**Your objective**: Write out the text in each of the rows below word for word, leaving the pictures out of your answer.

Source records
★ ★ ★ ★ ★
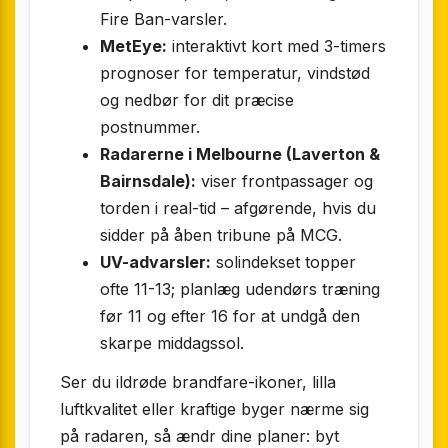
Fire Ban-varsler.
MetEye:
interaktivt kort med 3-timers
prognoser for temperatur, vindstød
og nedbør for dit præcise
postnummer.
Radarerne i Melbourne (Laverton &
Bairnsdale):
viser frontpassager og
torden i real-tid – afgørende, hvis du
sidder på åben tribune på MCG.
UV-advarsler:
solindekset topper
ofte 11-13; planlæg udendørs træning
før 11 og efter 16 for at undgå den
skarpe middagssol.
Ser du ildrøde brandfare-ikoner, lilla
luftkvalitet eller kraftige byger nærme sig
på radaren, så ændr dine planer: byt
★ ★ ★ ★ ★
**Solution to this exercise**:
Fire Ban-varsler.
MetEye:
interaktivt kort med 3-timers
prognoser for temperatur, vindstød
og nedbør for dit præcise
postnummer.
Radarerne i Melbourne (Laverton &
Bairnsdale):
viser frontpassager og
torden i real-tid – afgørende, hvis du
sidder på åben tribune på MCG.
UV-advarsler:
solindekset topper
ofte 11-13; planlæg udendørs træning
før 11 og efter 16 for at undgå den
skarpe middagssol.
Ser du ildrøde brandfare-ikoner, lilla
luftkvalitet eller kraftige byger nærme sig
på radaren, så ændr dine planer: byt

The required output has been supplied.